Nearly Nude Dropout Hero Monument
James Rogers McConnell got some glory out of his death -- at least for a while.
McConnell, the son of a judge, entered the University of Virginia in 1907, spent two years in the college and one at the law school, then dropped out in 1910. He was a 23-year-old frat boy, known for his drinking and bagpipe playing, Editor-in-Chief of "Corks and Curls," and King of the Hot Foot Society.
Four years later, when war broke out in Europe, McConnell was working in North Carolina for a railroad company. He decided, as he wrote in the introduction to his book, "Flying for France," that, "These sand hills will be here forever, but the war won't, so I'm going." In between writing his book, he went to France, drove an ambulance on the Western Front, received the Croix de Guerre medal for bravery, then joined the French Air Force and got shot down and killed in March 1917. And he did it all before the rest of America joined the fighting.
Within days of his death, the UVA administration decided to memorialize this impulsive adventurer as a symbol of sacrifice and idealism, a role model for apathetic students who might not otherwise be inclined to go off and fight a war. McConnell was 30 years old, a dropout, and hadn't even been at UVA for seven years, but that was overlooked. University President Edwin Alderman wrote to McConnell's father, "If he were my boy, though his broken body lies buried in a foreign land, I should be the proudest father in the world today."

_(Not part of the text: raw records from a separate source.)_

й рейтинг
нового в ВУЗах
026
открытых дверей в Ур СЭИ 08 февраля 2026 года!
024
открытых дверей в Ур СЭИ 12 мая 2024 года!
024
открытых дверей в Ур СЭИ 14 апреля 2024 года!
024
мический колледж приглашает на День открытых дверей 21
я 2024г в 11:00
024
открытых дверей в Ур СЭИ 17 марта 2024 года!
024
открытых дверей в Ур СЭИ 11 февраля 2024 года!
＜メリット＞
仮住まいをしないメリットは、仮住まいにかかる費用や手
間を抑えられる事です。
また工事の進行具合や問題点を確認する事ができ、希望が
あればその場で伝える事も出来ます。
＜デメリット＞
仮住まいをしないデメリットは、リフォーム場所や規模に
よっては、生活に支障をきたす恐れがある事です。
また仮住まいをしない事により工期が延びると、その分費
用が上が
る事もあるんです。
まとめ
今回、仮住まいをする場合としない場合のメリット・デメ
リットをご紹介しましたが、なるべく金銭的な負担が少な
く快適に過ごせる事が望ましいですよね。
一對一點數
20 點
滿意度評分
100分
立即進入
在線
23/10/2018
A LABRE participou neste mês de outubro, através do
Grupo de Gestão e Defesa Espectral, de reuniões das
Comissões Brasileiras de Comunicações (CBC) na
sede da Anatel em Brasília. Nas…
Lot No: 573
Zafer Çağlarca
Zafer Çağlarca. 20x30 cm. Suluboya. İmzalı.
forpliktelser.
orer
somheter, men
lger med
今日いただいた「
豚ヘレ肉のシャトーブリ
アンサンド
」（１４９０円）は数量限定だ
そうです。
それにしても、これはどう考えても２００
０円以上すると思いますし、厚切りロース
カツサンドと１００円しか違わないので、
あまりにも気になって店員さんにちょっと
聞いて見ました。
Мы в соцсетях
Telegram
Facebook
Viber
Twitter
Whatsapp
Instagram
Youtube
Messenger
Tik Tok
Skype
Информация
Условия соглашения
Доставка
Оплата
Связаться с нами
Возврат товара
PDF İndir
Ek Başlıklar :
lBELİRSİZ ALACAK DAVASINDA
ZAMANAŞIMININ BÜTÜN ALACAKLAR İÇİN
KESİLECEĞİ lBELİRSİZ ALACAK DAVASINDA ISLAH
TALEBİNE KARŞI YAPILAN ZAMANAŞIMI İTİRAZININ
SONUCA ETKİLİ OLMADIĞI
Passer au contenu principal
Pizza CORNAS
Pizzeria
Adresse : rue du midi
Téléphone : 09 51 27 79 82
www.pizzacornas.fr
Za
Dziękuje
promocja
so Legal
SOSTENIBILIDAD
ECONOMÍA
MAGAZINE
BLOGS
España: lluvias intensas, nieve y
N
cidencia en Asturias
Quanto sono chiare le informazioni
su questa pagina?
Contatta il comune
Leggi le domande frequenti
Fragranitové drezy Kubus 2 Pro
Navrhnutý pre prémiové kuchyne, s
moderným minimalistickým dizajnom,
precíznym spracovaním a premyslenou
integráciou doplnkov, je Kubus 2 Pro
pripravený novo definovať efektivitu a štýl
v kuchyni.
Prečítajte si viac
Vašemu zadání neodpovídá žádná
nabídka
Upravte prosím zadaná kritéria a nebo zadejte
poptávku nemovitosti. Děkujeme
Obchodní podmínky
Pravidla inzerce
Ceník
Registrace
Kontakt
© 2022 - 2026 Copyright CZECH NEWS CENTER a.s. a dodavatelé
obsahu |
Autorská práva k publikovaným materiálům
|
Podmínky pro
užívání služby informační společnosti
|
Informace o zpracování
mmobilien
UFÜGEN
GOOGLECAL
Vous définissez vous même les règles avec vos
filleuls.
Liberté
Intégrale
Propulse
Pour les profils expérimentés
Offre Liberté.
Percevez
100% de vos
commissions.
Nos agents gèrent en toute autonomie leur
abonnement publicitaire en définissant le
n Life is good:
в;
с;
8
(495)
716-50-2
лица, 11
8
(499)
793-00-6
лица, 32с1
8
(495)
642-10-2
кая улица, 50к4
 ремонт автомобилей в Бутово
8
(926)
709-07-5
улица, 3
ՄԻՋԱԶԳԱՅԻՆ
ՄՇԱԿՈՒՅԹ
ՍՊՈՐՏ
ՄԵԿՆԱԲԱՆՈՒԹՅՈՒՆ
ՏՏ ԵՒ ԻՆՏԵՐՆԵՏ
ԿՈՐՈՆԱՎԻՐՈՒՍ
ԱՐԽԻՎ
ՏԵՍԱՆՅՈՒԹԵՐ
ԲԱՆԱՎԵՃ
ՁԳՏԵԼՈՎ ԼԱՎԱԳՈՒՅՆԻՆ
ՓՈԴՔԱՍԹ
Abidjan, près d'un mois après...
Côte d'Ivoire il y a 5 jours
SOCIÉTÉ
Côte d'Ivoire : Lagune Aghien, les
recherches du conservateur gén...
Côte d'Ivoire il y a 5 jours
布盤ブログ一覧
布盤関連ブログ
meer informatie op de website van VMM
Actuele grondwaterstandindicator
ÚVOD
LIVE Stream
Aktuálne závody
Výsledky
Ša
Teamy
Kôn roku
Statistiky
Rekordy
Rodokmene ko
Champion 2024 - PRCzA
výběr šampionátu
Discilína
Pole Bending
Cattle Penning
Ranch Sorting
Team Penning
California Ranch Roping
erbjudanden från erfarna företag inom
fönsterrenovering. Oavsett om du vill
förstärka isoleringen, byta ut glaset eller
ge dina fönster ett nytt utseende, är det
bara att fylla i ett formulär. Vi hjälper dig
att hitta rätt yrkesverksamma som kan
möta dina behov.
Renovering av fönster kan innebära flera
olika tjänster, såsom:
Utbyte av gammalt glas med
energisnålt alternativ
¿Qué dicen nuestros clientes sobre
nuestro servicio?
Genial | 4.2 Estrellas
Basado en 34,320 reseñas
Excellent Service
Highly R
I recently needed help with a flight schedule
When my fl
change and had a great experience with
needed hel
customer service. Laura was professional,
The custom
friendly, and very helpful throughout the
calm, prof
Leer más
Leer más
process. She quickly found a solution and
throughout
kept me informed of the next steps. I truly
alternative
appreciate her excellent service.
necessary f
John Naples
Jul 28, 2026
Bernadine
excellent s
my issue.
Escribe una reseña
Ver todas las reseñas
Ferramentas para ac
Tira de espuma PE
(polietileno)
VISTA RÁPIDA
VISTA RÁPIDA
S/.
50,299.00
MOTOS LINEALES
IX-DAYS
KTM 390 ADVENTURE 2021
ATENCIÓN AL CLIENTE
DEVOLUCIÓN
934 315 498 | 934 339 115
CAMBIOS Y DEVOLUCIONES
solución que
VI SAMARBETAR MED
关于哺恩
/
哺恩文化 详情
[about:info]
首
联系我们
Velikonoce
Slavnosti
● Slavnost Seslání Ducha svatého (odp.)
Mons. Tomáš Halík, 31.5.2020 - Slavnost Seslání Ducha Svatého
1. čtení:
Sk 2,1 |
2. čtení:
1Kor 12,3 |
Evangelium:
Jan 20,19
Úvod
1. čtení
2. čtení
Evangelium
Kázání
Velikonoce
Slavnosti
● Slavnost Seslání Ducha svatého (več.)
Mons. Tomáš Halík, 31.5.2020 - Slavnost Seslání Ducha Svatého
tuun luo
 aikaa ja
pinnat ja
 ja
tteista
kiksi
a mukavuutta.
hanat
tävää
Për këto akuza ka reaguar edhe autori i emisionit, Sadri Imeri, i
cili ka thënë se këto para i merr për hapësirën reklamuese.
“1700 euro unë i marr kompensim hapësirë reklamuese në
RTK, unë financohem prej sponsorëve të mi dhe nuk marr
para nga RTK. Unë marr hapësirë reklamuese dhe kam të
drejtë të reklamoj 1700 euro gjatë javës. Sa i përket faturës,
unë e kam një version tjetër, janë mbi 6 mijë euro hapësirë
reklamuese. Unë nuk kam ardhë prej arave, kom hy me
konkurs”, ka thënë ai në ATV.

Gutzon Borglum, the sculptor of Mount Rushmore, was hired to craft McConnell's memorial. He took so long, however, that by the time he had finished the war was over. And what he created was, well, different. He cast a 12-foot-tall bronze, modeled after Icarus of Greek mythology, and set it atop a marble pedestal. It was a muscular, nearly nude man, wearing only a jock strap and a leather helmet, teetering on the edge of miniature bronze earth. His arms had wings; his squatting, naked butt stuck out. It was not exactly the best-thought-through work of art to be placed among college students.
As memories of The Great War have faded, so has the reverence intended to be shown toward McConnell's memorial. It is now generically referred to as "The Aviator," and it has been garbed at times in a real jockstrap, hung with toilet paper, and festooned with balloons. The swim team has dressed it in a swimsuit to promote their upcoming athletic seasons. Tourists line up to take gag photos next it. This is not the kind of inspiration that President Alderman had hoped for, but one imagines that James Rogers McConnell, the King of the Hot Foot Society, would approve.